# Passage for review

Sunday, 29 April 2012
Bristol interview: Elaine C Smith of Susan Boyle musical I Dreamed A Dream
Vivienne Kennedy interviews Elaine C Smith, star of I Dreamed A Dream at Bristol Hippodrome
This May a brand new musical will be visiting Bristol Hippodrome - I Dreamed A Dream, based on the life story of Britain’s Got Talent runner up and global singing sensation Susan Boyle, will open on Tuesday 01 May and run until Saturday 05 May. It is expected, but not guaranteed, that Susan herself will make a guest appearance at some performances.
A few days ago I spoke to Elaine C Smith, co-writer of I Dreamed A Dream who also stars as Susan in the show.
You’ve co-written I Dreamed A Dream; it must be really difficult for writers to come up with new and original material for shows, what made you think that Susan Boyle’s story would make a good musical?

# Entries shown
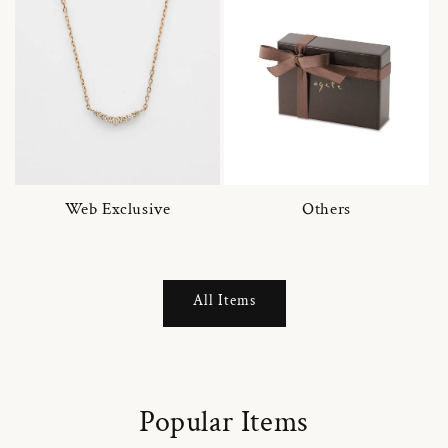
Web Exclusive
Others
All Items
Popular Items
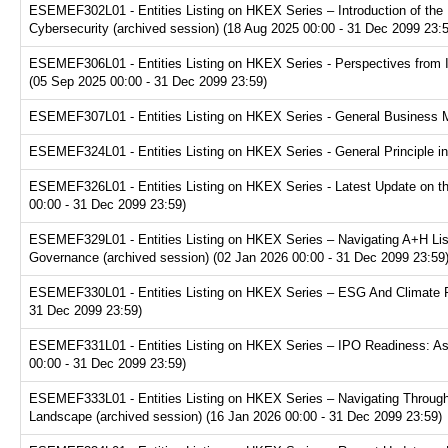
ESEMEF302L01 - Entities Listing on HKEX Series – Introduction of the P
Cybersecurity (archived session) (18 Aug 2025 00:00 - 31 Dec 2099 23:
ESEMEF306L01 - Entities Listing on HKEX Series - Perspectives from I
(05 Sep 2025 00:00 - 31 Dec 2099 23:59)
ESEMEF307L01 - Entities Listing on HKEX Series - General Business Mo
ESEMEF324L01 - Entities Listing on HKEX Series - General Principle in
ESEMEF326L01 - Entities Listing on HKEX Series - Latest Update on th
00:00 - 31 Dec 2099 23:59)
ESEMEF329L01 - Entities Listing on HKEX Series – Navigating A+H Lis
Governance (archived session) (02 Jan 2026 00:00 - 31 Dec 2099 23:59
ESEMEF330L01 - Entities Listing on HKEX Series – ESG And Climate Re
31 Dec 2099 23:59)
ESEMEF331L01 - Entities Listing on HKEX Series – IPO Readiness: Ass
00:00 - 31 Dec 2099 23:59)
ESEMEF333L01 - Entities Listing on HKEX Series – Navigating Through
Landscape (archived session) (16 Jan 2026 00:00 - 31 Dec 2099 23:59)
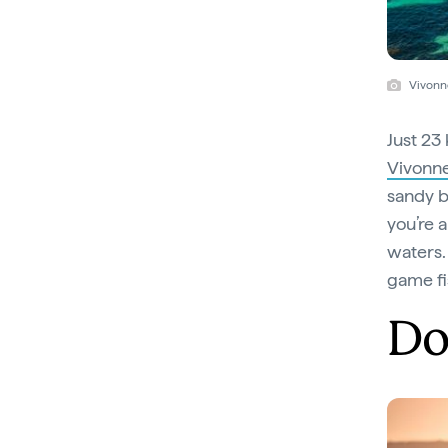
Vivonn
Just 23
Vivonn
sandy b
you’re 
waters.
game fi
Do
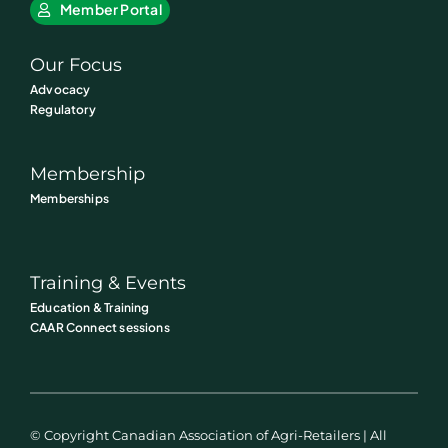
Member Portal
Our Focus
Advocacy
Regulatory
Membership
Memberships
Training & Events
Education & Training
CAAR Connect sessions
© Copyright Canadian Association of Agri-Retailers | All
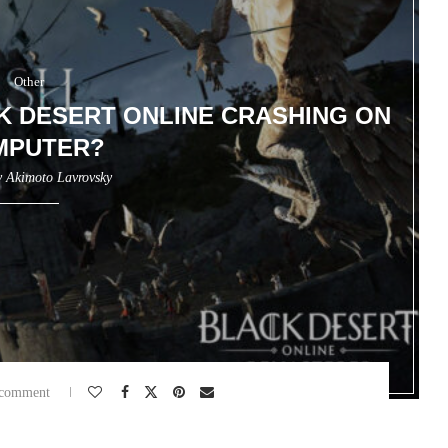
Other
K DESERT ONLINE CRASHING ON
MPUTER?
y
Akimoto Lavrovsky
 comment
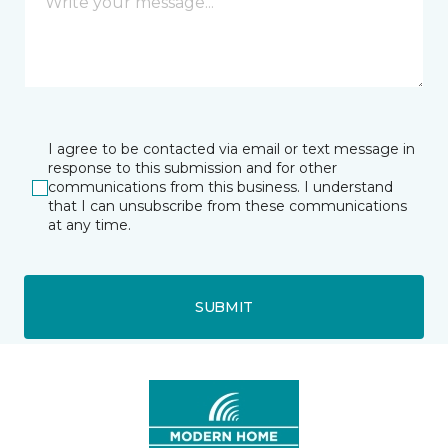
I agree to be contacted via email or text message in
response to this submission and for other
communications from this business. I understand
that I can unsubscribe from these communications
at any time.
SUBMIT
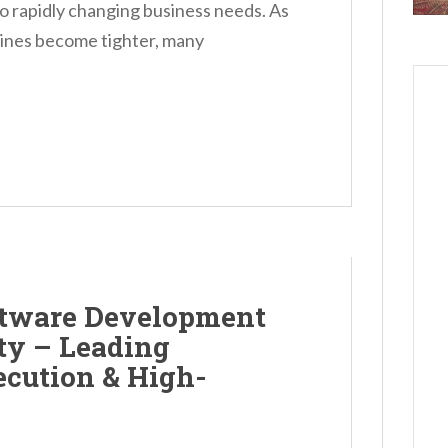
to rapidly changing business needs. As
ines become tighter, many
ftware Development
y – Leading
ecution & High-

# Directions
1 - In the interview above, what day and date does I Dreamed A Dream open at Bristol Hippodrome?
2 - Reproduce the passage of the interview that begins with the words containing "Sunday, 29 April" and ends with "in the show.".

# Solutions to the problems
1 - Tuesday 01 May

2 -
Sunday, 29 April 2012
Bristol interview: Elaine C Smith of Susan Boyle musical I Dreamed A Dream
Vivienne Kennedy interviews Elaine C Smith, star of I Dreamed A Dream at Bristol Hippodrome
This May a brand new musical will be visiting Bristol Hippodrome - I Dreamed A Dream, based on the life story of Britain’s Got Talent runner up and global singing sensation Susan Boyle, will open on Tuesday 01 May and run until Saturday 05 May. It is expected, but not guaranteed, that Susan herself will make a guest appearance at some performances.
A few days ago I spoke to Elaine C Smith, co-writer of I Dreamed A Dream who also stars as Susan in the show.